> [WORK INSTRUCTION]:
Transcribe everything in the review of Physics of the Impossible from "Mind reader" down to "of the Impossible.".

> [DOCUMENT EXTRACT]:
--------------------

Culture, history and society

Mission impossible

01 May 2008

Physics of the Impossible: A Scientific Exploration of the World of Phasers, Force Fields, Teleportation and Time Travel
Michio Kaku
2008 Allen Lane
£20.00/$26.95hb 352pp

Mind reader

Achieving the impossible might turn out to actually be impossible, but in the process of trying we can redefine the possible. It is the difference between ambition and complacency. Again and again — especially towards the end of the 19th century — complacent scientists have made future fools of themselves by proclaiming the impossibility of things such as determining the composition of stars or discovering the ultimate structure of matter. Ambitious authors, on the other hand, write books about “impossible” science. John Horgan tried with The End of Science, and John Barrow with Impossibility: The Limits of Science and the Science of Limits. Now the physicist and science communicator Michio Kaku offers us Physics of the Impossible.

Kaku has already given us one crystal ball with his book Visions: How Science Will Revolutionize the 21st Century and Beyond — aptly published in 1999 — which assessed the immediate future of computing, quantum physics and biomolecular science. Having explored these important frontiers, Kaku now focuses his sights much further ahead. Taking various examples from contemporary science fiction as a guide, he charts the possible future course of scientific and technological exploration.

--------------------

> [INFORMATION]:

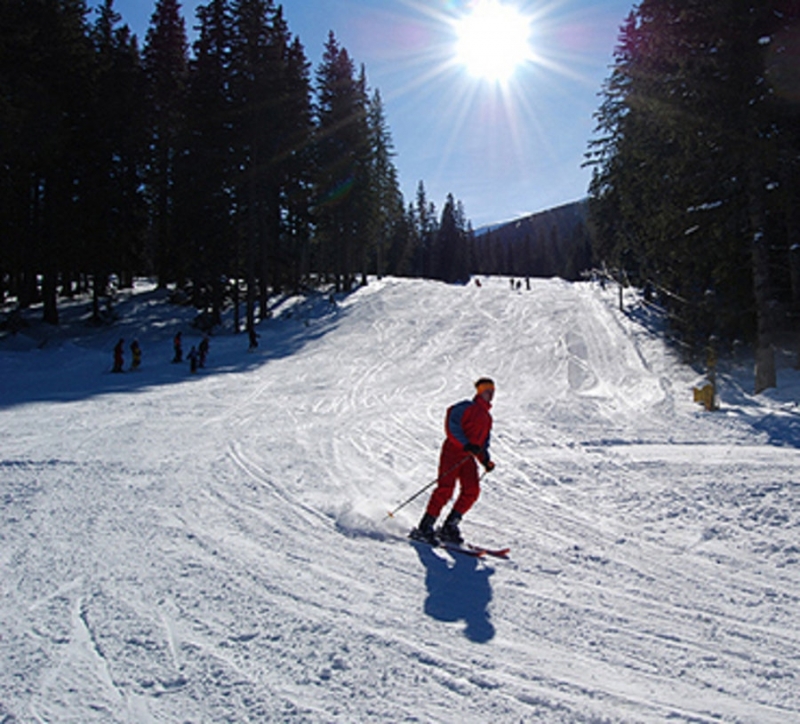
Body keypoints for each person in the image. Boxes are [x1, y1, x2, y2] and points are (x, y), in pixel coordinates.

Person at [411, 377, 496, 545]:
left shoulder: (487, 418)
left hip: (468, 457)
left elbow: (482, 444)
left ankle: (450, 526)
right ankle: (425, 526)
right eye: (487, 391)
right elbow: (452, 426)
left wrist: (485, 460)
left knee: (472, 490)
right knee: (446, 489)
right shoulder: (465, 407)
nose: (491, 395)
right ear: (479, 392)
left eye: (492, 392)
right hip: (453, 452)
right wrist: (465, 444)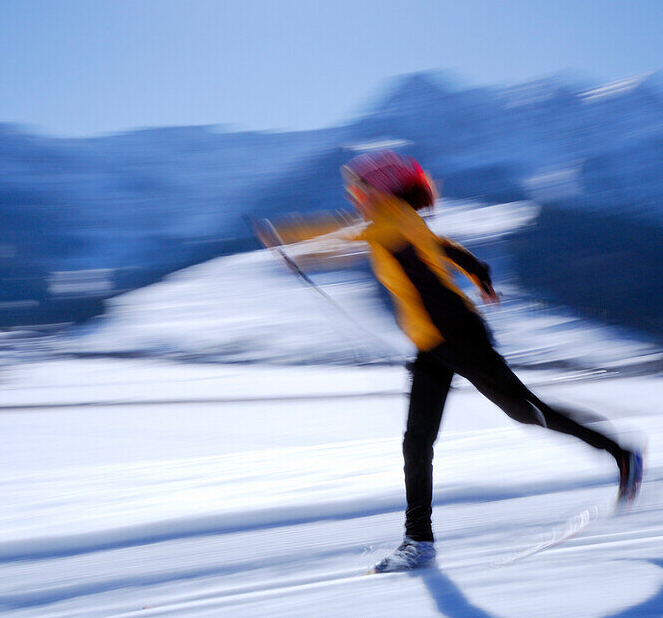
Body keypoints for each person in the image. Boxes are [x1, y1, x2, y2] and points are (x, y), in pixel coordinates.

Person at [260, 151, 642, 573]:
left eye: (361, 188)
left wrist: (291, 241)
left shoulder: (389, 221)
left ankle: (620, 453)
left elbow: (341, 240)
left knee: (527, 412)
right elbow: (443, 248)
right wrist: (479, 271)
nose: (354, 196)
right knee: (416, 441)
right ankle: (418, 542)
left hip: (459, 336)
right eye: (354, 189)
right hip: (431, 346)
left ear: (382, 189)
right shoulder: (399, 218)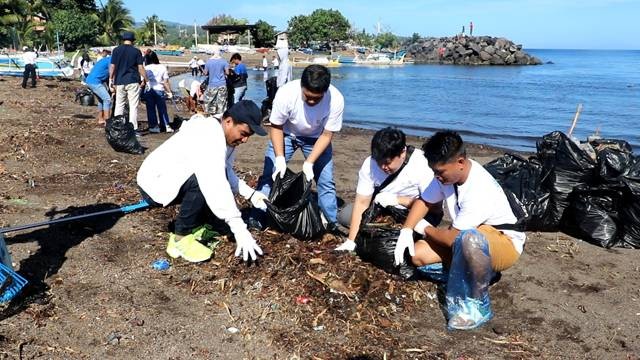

--------------------

> [EXPECTED ANSWER]:
Mind reader

Achieving the impossible might turn out to actually be impossible, but in the process of trying we can redefine the possible. It is the difference between ambition and complacency. Again and again — especially towards the end of the 19th century — complacent scientists have made future fools of themselves by proclaiming the impossibility of things such as determining the composition of stars or discovering the ultimate structure of matter. Ambitious authors, on the other hand, write books about “impossible” science. John Horgan tried with The End of Science, and John Barrow with Impossibility: The Limits of Science and the Science of Limits. Now the physicist and science communicator Michio Kaku offers us Physics of the Impossible.